Stored items:
================================

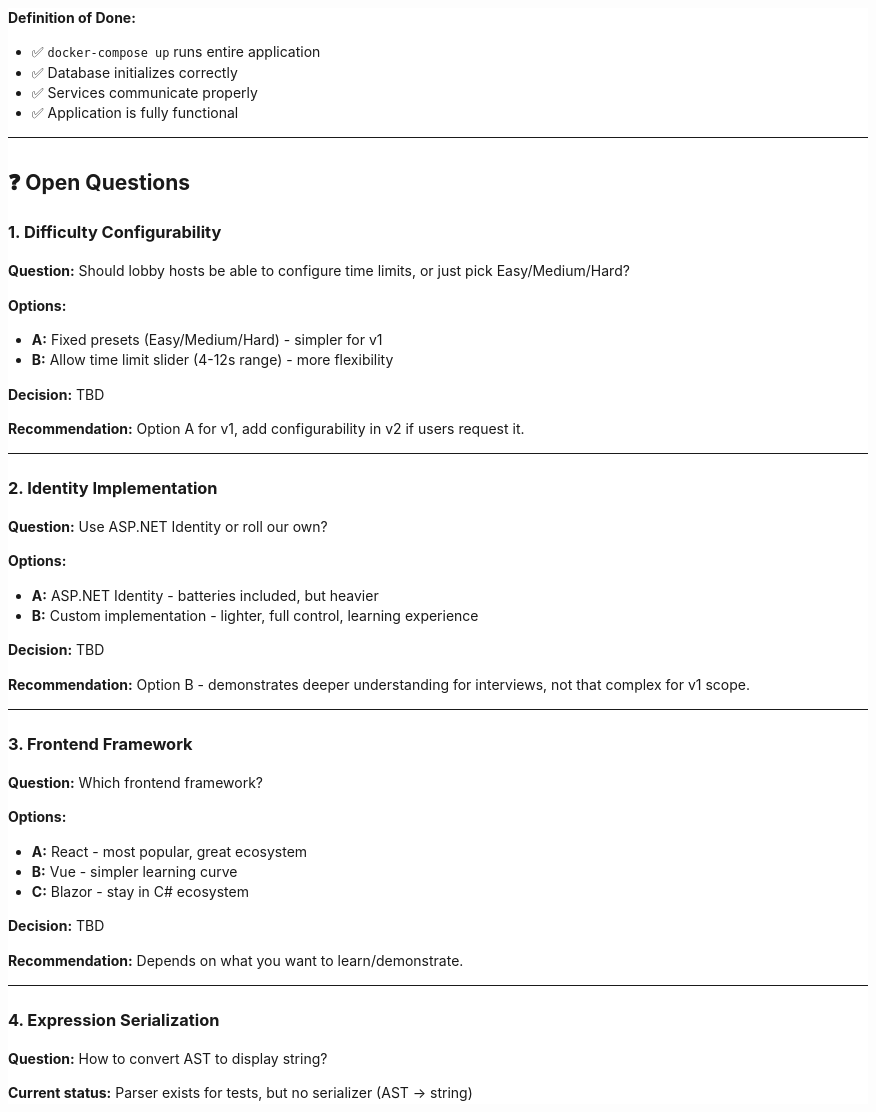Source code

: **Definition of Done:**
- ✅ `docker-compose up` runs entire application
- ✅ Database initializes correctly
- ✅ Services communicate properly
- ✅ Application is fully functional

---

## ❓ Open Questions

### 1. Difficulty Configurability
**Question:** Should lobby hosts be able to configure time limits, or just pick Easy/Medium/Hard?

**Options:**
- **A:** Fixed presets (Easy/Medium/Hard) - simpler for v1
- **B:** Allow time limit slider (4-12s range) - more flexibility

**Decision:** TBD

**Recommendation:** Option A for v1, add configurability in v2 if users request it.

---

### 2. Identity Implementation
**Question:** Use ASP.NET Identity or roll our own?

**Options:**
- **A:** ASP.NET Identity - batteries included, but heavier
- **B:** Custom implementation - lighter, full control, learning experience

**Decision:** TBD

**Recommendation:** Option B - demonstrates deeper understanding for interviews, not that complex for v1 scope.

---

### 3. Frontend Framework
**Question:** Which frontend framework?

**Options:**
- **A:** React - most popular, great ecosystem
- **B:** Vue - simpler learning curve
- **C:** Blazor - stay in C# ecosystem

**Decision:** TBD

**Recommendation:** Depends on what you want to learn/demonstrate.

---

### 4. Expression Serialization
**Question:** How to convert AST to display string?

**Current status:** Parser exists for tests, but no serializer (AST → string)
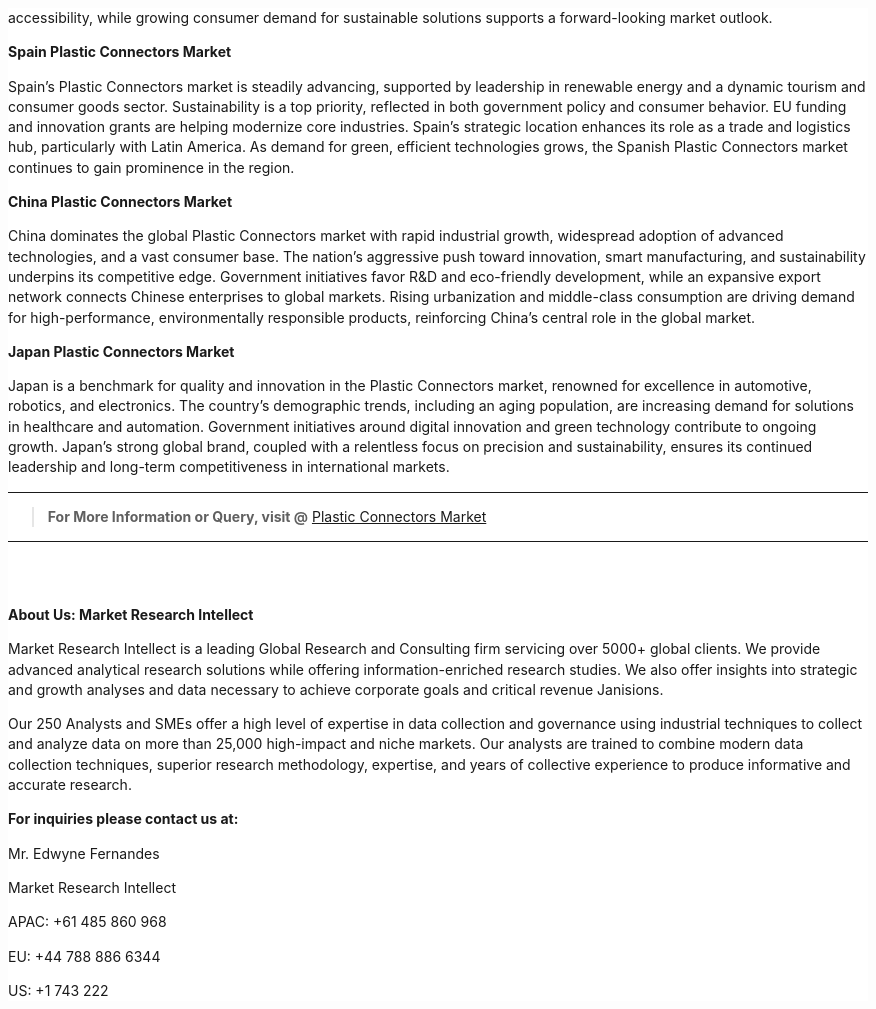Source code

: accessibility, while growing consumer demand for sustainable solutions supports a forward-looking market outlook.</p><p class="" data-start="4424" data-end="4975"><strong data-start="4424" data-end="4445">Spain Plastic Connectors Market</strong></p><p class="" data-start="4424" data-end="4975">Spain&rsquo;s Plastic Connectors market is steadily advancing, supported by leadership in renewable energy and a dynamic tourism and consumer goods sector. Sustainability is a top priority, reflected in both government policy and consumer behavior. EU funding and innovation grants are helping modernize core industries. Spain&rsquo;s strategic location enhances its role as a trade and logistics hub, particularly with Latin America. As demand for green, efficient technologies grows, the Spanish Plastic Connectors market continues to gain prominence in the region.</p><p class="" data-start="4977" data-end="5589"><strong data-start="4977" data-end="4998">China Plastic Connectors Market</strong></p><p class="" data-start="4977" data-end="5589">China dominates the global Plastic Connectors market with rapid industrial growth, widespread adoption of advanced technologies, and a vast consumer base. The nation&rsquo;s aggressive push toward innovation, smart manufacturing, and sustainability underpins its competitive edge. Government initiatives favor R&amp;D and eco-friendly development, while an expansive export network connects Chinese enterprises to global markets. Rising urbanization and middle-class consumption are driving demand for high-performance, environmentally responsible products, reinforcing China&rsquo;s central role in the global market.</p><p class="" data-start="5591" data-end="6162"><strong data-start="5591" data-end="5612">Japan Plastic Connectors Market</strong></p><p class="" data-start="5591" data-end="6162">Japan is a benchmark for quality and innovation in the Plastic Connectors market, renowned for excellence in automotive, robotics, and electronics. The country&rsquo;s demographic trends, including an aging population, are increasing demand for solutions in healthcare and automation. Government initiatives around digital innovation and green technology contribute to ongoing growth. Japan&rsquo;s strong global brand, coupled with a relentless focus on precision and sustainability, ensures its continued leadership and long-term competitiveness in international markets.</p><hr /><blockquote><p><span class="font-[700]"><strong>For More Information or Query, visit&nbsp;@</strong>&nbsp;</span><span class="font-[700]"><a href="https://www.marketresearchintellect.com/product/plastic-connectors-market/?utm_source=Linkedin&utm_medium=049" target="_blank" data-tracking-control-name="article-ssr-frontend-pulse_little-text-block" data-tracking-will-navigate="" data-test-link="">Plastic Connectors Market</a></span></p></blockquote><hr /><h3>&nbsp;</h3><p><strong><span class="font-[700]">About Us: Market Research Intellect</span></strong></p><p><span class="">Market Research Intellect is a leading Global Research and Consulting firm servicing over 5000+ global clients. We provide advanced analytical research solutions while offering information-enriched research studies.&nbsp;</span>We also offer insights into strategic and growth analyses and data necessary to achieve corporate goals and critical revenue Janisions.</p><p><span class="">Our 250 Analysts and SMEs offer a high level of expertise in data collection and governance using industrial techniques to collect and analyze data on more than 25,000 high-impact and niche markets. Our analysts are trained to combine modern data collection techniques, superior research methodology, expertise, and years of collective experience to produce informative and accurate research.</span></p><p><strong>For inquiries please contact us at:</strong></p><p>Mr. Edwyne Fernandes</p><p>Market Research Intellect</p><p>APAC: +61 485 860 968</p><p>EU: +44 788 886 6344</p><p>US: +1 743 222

================================

• WHAT IS NEEDED: Go through the lines above and count those with the string "Recommendation". Reply with the count and nothing more.

• RESULT OF THIS TASK: 3